I never wanted to do this. I tried my whole life not to. After high school I was so many things. It was 1991. Which was as great as you think it was if you weren't there. And I lived in a suburb of Seattle. So, now you understand. But I really didn't know what I wanted to do. Well I did, but I didn't know how to go about it. Through high school I worked at a performing arts center. I became a novice lighting designer and I started working on the side for a local ballet company and an opera company. I started taking classes at the community college (across the street from my high school) in my senior year and was accumulating AP credits and college credits. I wanted to get a degree in theatre design.
But I didn't do that. I didn't know how, and I didn't have any help, nor the drive to figure it out myself.
My mom was a nurse. She went to community college. She got an associates of nursing. That was the most college in my family anyone in my immediate family had accomplished. And while I started out my school career very neurotic and single minded, focused on my 4.0 GPA - I didn't end high school that way. Without much extra study I passed easily, but SATs weren't a focus, college wasn't a focus. It didn't seem obtainable. Besides I had jobs already. I was doing what I liked, already. So I drifted along for awhile.
And then there is a the part that many daughters understand. I did not want to become my mother. My mother worked incessantly. We weren't close really because I didn't ever have any time with her. She was at work. And when she wasn't at work she was tired. Like many a Gen X - I raised myself. And my grandmother (mom's mom) who lived with us much of my life, was the person around the most. And my older sister. I was raised by strong women - that mostly weren't my mom. Her life wasn't anything I aspired to. But I didn't know what I wanted. But I wanted something else.
The early 90s were great for so many reasons. One of them being the early Internet. I discovered it and I made a zillion online friends. And I got in my Volkswagen Cabriolet and I went to go see them. In California, in Texas, in Minnesota. In North Carolina and Maine. And they came to see me. From Canada, and Kansas, Las Vegas... It was astonishingly stupid, and dangerous and fun. I was fortunate. Nothing bad happened. I learned a lot. I went a lot of places. I met amazing and horrible people. I had experiences. That's what you can do when you are young.
While my cohort were were in school. I was an intern at a Las Vegas newspaper in their burgeoning online department. I was a delivery driver in the Twin Cities - a really bad one, because it's very easy to get lost in Minneapolis and St. Paul with only a street atlas. I went to goth clubs in Raleigh, I saw Prince at First Ave, and when I came home I stayed out all night in the rain kissing the wrong people at the right time and then spent the day at Lollapalooza with Siouxsie and Trent and Ice T. I had so much fun. But no purpose. Lots of life experience. But no academic bona fides.
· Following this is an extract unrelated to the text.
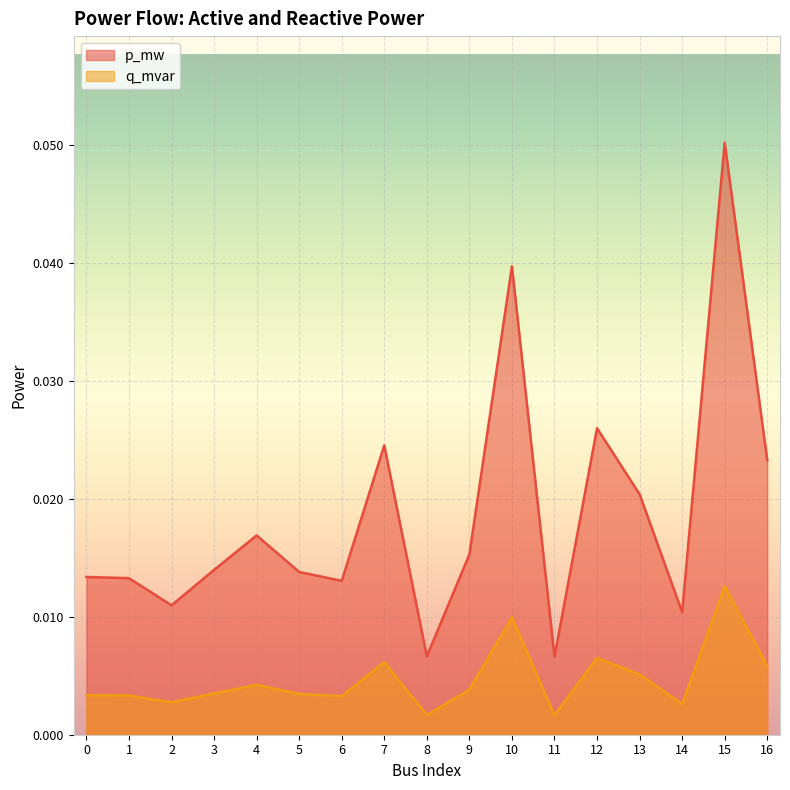

True or false: p_mw and q_mvar intersect in this chart.

False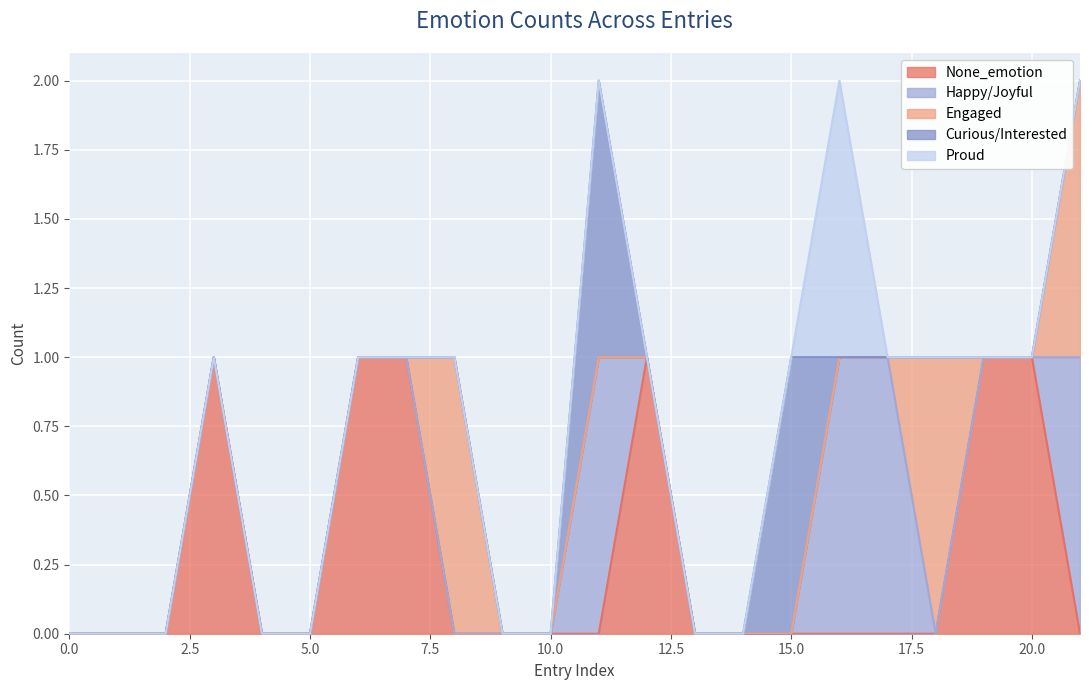

Read the None_emotion value at 20.

1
But I still believed in Bowie's advice. I did a lot of things that made me feel like I was out of my depth. One of the last ones was moving to Georgia. Oh and I went to a David Bowie concert the last night before I left the PNW for the South. My beautiful, green, mossy, mountainous home surrounded by water and rain forests and all that I knew - I left it for heat and humidity and the promise of something else I won't go in to. But it lead to this. I had a support system and found family for most of the years before. But then I had to take care of someone. And realized that my understanding of nursing and my curiosity about science and physiology would serve me well if I gave in. And went to nursing school. It was also the promise of a stable career that even though I was late in life to be starting - would embrace me anyway, and benefit from my varied life experiences.
So I took the plunge.
But I was many years removed from academia. My AP credits were still good and served me well. But I had to enroll and start from scratch with prerequisites, mostly math and science. To gain a spot in a reputable and highly rated nursing program at a state school the word on the street was you needed a 4.0 GPA in your pre-reqs. It was the beginning of the many hurdles I would face on my way to becoming a critical care NP. But I knew I was "about in the right place to do something exciting."